Canapa, una gigantesca bolla speculativa
Quello della canapa è ormai uno dei business emergenti, oggetto di discorsi e dibattiti pubblici, una vera e propria possibilità di rilancio del tessuto economico della nostra regione. Ma da enorme possibilità rischia di trasformarsi in una gigantesca trappola per chi investe. Il momento sembra a molti favorevole per proiettarsi sul mercato in ogni modo, aprire negozietti con la “pampina”, avviare dal nulla un proprio orticello sperando nella cosiddetta “svolta”.
La canapa sembra attraversare la particolare fase economica della bolla speculativa. Parliamo cioè di quello che si definisce un aumento considerevole e ingiustificato dei prezzi su uno o più beni, dovuto ad una crescita repentina della domanda ma limitata nel tempo. Come tutte le bolle, basate cioè su un andamento non sostenibile, finisce poi per scoppiare, con un altrettanto considerevole abbassamento dei prezzi. E notevoli rischi per i capitali investiti. Quella della canapa sembra, dunque, l’ennesima “corsa all’oro” della storia. Oppressi dalla crisi e animati dalla necessità di fare soldi e subito, centinaia di giovani rampanti ma senza alcuna esperienza nel settore decidono di improvvisarsi agricoltori. Basta avere un ettaro di terra e il gioco è fatto:
Se in 1 ettaro (10mila metri quadri) è possibile piantare 1 pianta a metro quadro, e dunque 10mila piante e se ogni pianta dovesse produrre 100 grammi, sarebbe possibile produrre 1 milione di grammi. Parliamo cioè di 1.000 kilogrammi di infiorescenza, dunque un discreto “tesoretto”.
Con le giuste competenze, frutto di un adeguato percorso di formazione, il ragionamento non sarebbe sbagliato. Ma secondo calcoli recenti, basati su terreni messi a coltura non razionale, improvvisata, priva di competenze, quello stesso ettaro potrebbe produrre fino al 90% in meno.
E poi, siccome il prezzo delle piantine è poi già caro in partenza, tutti coloro che hanno deciso di “provare” rischiano che il valore del prodotto finale sarà nettamente inferiore a quello d’acquisto delle stesse. A ciò bisogna aggiungere il rischio concreto, tramite impollinazione, di mettere a repentaglio le altrui produzioni.
Cosa potrebbe accadere se le aziende agricole acquistassero piantine da aziende agricole non autorizzate? Cosa potrebbe accadere piantando genetiche non autorizzate dal Parlamento? Cosa accadrebbe se il mercato fosse invaso da prodotti che non rispettano i valori consentiti per legge? Cosa potrebbe accadere al brand della canapa calabrese se magari per sfruttare la congiuntura presunta favorevole e con la voglia di far soldi, venissero prodotte infiorescenze non autoctone?
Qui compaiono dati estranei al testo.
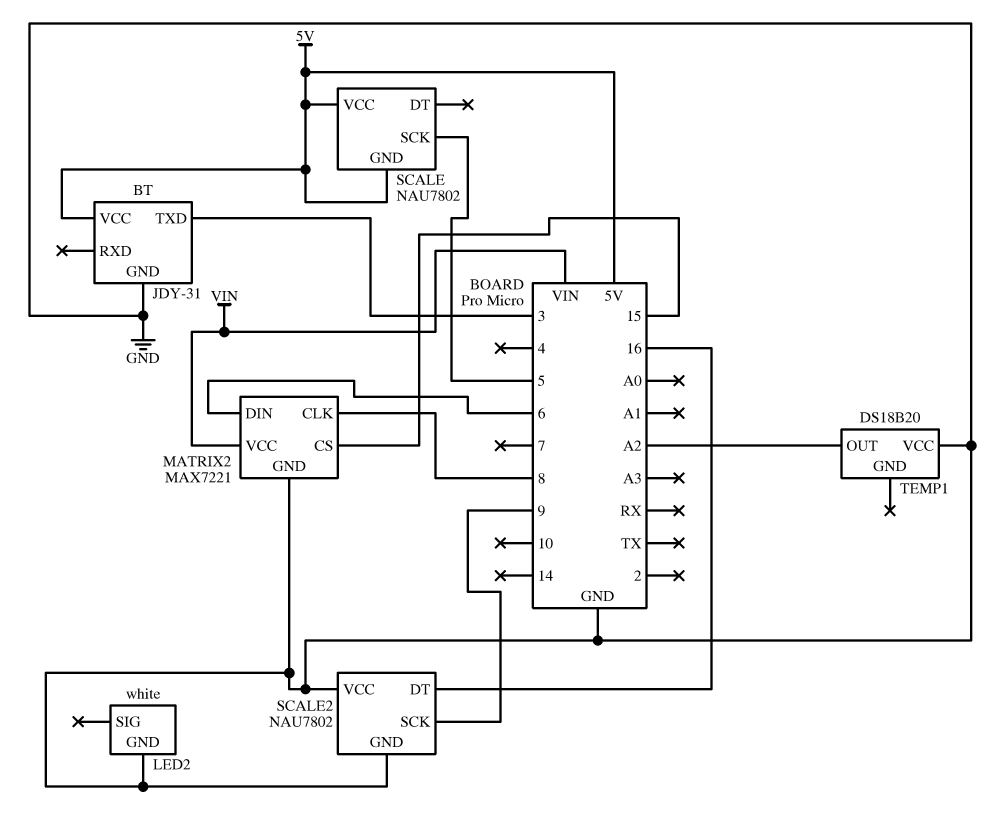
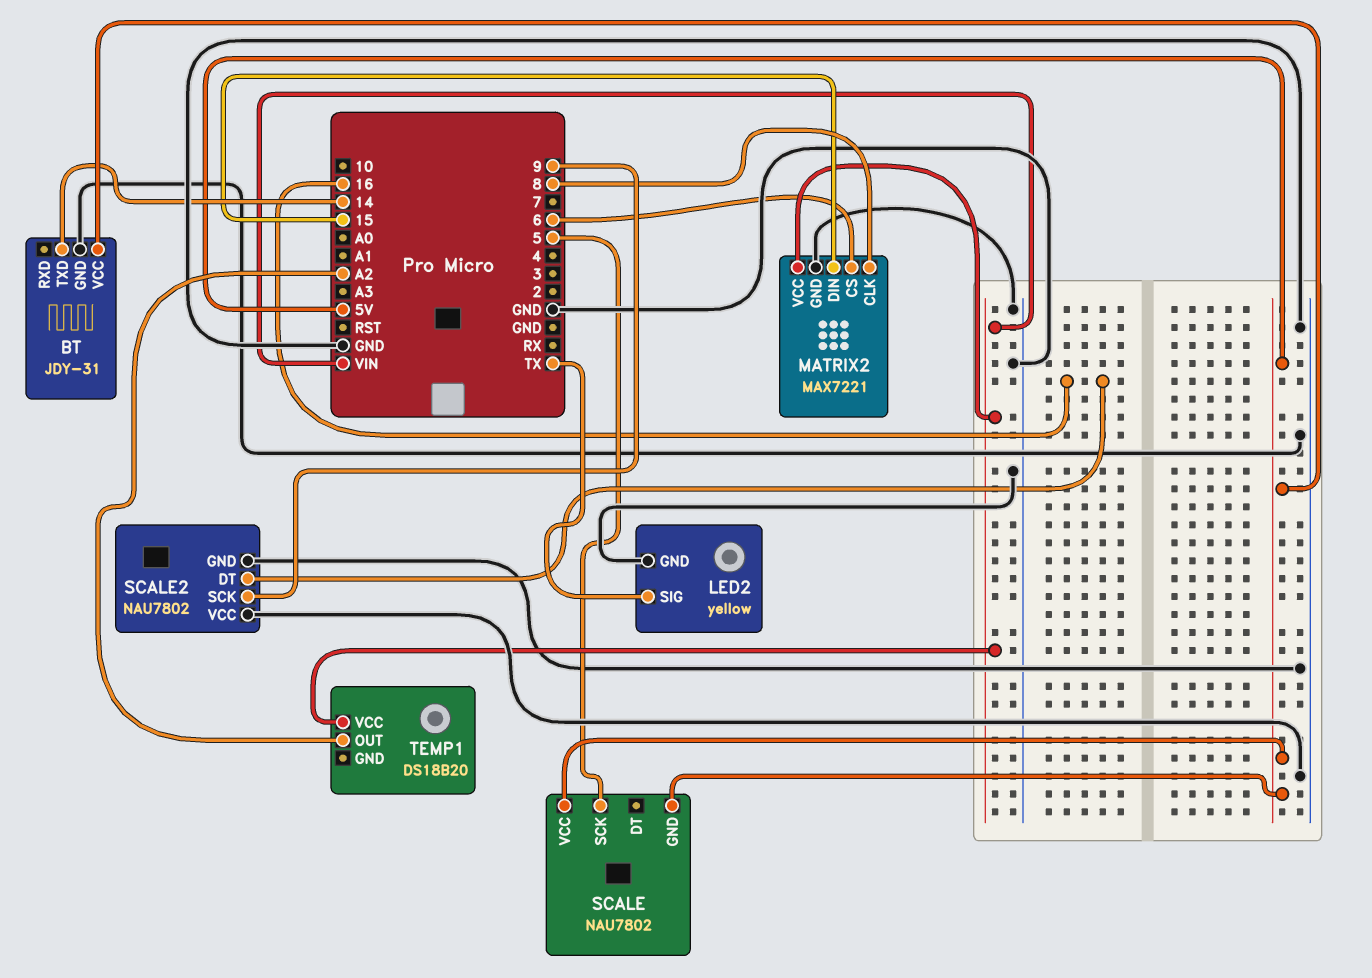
BT pin TXD: 3 -> 14
LED2: white -> yellow
LED2 pin SIG: none -> TX
MATRIX2 pin CS: 15 -> 6
MATRIX2 pin DIN: 6 -> 15
TEMP1 pin VCC: GND -> VIN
A rischio è la credibilità. A rischio è la qualità di produzioni veramente valide, autoctone, dove tutto è tracciato e frutto di competenze maturate in anni di percorsi di formazione, a rischio è il lavoro e dunque le vite di produttori esperti.
Anche per scongiurare questi e altri rischi è nata la Filiera della Canapa Calabrese, startup nata dal FabLab Arduiner, e che si pone l’obiettivo generale della commercializzazione dei migliori prodotti a base di canapa sotto un unico brand, ManyCanapa. L’obiettivo particolare è quello di unire le migliori aziende agricole all’interno di un’unica confederazione relativa alla canapa, cioè un punto d’incontro fatto di persone e associazioni che si vogliono mettere in gioco in questo settore ma nel rispetto di un regolamento comune. Alla base dev’esserci cioè la garanzia di avere a che fare con aziende che rispettano il percorso legale, in modo tale da affrontare la commercializzazione dei prodotti evitando di incappare in problematiche che potrebbero nascere dall’acquisto e dalla messa in circolo di sementi non certificate.
Quello che la Filiera della Canapa Calabrese intende attuare attraverso la confederazione è un percorso formativo per ottenere una materia prima che rispetti tutti gli standard e per la cui trasformazione servono impianti industriali attualmente inesistenti in Calabria e che comportano investimenti ingenti.
Ma, soprattutto, la Filiera della Canapa intende scongiurare il pericolo di perdere la chance più clamorosa di riscatto e rilancio del tessuto economico regionale.